### 原文:
+++

数年前になるが、友人が運転免許証を失効してしまった。ただ単にその期限が切れたと言うどこにでも転がっている話だ。仕事に忙殺されていたりなにやら懸命に取り込んでいたり人生の迷路を彷徨っていたりでその大事な期限を忘れてしまっていれば、誰にだって起こりえる身近な話だ。

そもそも運転免許証とは何なのか。お金を払って学校に通い教習を受けて試験に臨み、その試験に合格する事によって車に乗る(許可)免許を受けることが出来る。いわば様々の国家資格のひとつのようなものではないだろうか。

そしてその免許証と言うのは、車を運転するための資格を持っている事の単なる証(あかし)である。その証(あかし)には数年の期限があり、期限の限界が訪れれば切れてしまう前に更新の手続きを取って新しい証(あかし)をもらうのである。

ここからが問題である。

車を運転する資格はすでに国から降りているはずである。他の国家資格案件を考えてみよう。例えば「宅地建物取引主任」。これも国家試験を受けて合格すればその資格が与えられる。言わば、国がその人は「宅地建物取引主任」ですよと認めている訳である。そしてその人には「宅地建物取引主任者証」と言う免許証が交付されるのである。それは運転免許証と同じ立ち位置であり、その事柄についての資格を持っていますと言う証明書と言ったものである。その免許証はどちらも証(あかし)の期限が付いている。ただ大きな違いはその期限を迎えたところにある。「宅地建物主任者証」は単に証明証であり、その期限が切れたとしても、既定の講習を受ければ再交付が可能なのである。もちろん期限が切れている段階では「宅地建物主任者」としての業務は出来ないが、その再交付された時点で再び「宅地建物主任者」としての業務が可能なのである。

+++

### 提示リスト:
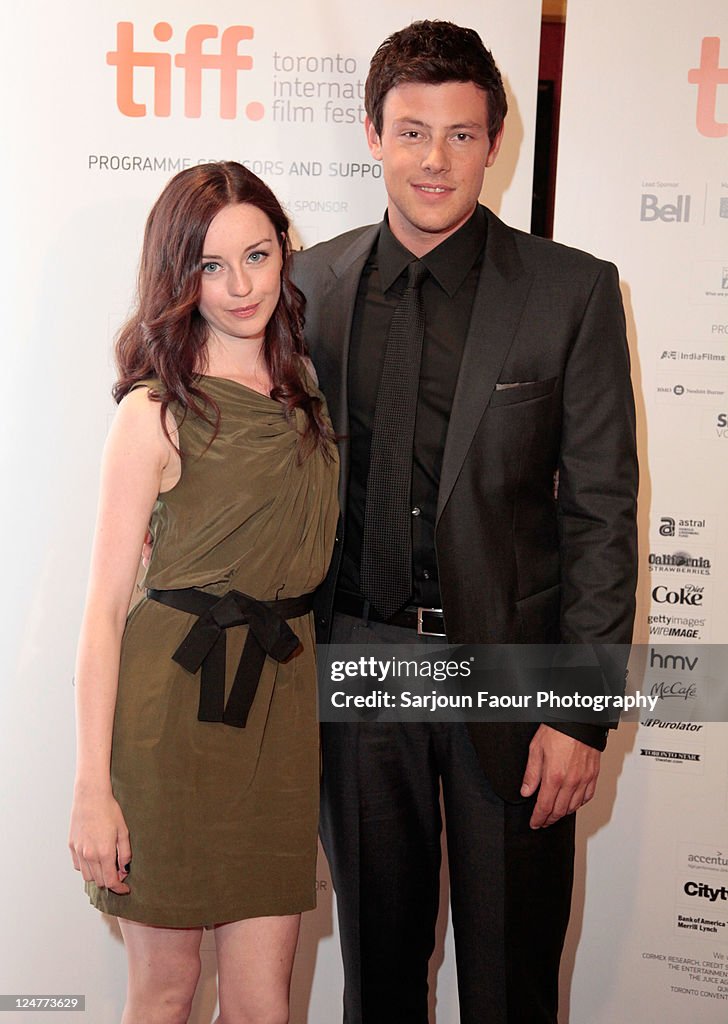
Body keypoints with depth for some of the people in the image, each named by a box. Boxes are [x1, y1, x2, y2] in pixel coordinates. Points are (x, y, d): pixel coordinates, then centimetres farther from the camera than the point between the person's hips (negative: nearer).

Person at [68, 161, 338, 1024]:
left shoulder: (304, 392, 9)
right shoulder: (157, 413, -7)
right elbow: (105, 603, -8)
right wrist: (93, 785, -11)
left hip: (282, 694, 4)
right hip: (174, 701, -4)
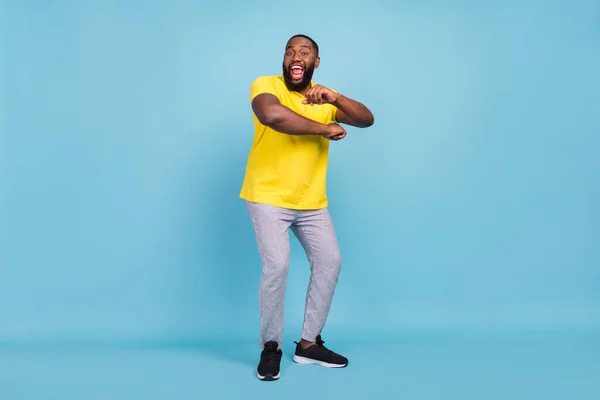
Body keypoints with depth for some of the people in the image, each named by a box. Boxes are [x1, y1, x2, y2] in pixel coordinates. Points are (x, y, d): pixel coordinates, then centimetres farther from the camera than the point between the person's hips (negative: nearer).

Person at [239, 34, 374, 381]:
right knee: (277, 264, -17)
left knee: (330, 261, 4)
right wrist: (324, 129, -23)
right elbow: (271, 115, -32)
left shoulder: (323, 100, 6)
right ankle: (271, 346, 4)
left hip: (312, 202, 6)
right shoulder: (266, 85, -9)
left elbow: (367, 120, -5)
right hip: (268, 198, -5)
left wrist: (335, 97, -24)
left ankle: (309, 344, 19)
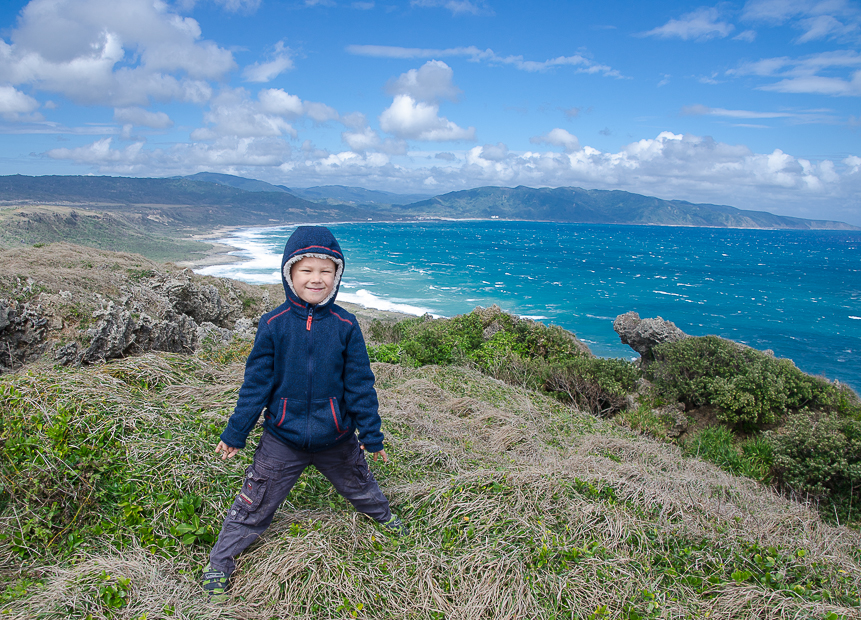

+++

### 課題の指示:
(1) 原文でかぎかっこ「」に入っている語句を、重複を除いてすべて挙げよ。
(2) 運転免許証の期限切れを論じた原文を、最後の文の後から書き継げ。
このリストは原文とは無関係である。

### 解答例:
(1)
「宅地建物取引主任」
「宅地建物取引主任者証」
「宅地建物主任者証」
「宅地建物主任者」

(2)
片や運転免許証。

すでに「運転者」として国が認めているにもかかわらず、その単なる証(あかし)でしかない「運転免許証」の期限が切れてしまうと、運転者としての資格も失効してしまうのである。これはどう考えてもおかしい、公平性に欠ける制度設定ではないだろうか。

そして失効してしまえば、すでに取得してあったはずの自身の権利を完全に失い、再び最初の一歩である自動車学校から通わなくてはならない。これは理不尽極まりない現状で、またまたとんでもない時間浪費と多大な出費につながってくる。

仮にもしその時期、時間も資金も余裕がなかったら再びの免許取得は不可能となる。

安全性の面では、一定の講習は必要なのだろうが、それを受けることによって再交付してもらえる制度設定は必要不可欠な気がするのは私だけだろうか。

「なんか変~やっぱり」

そんな考えが時折ぼんやりと宙を舞う。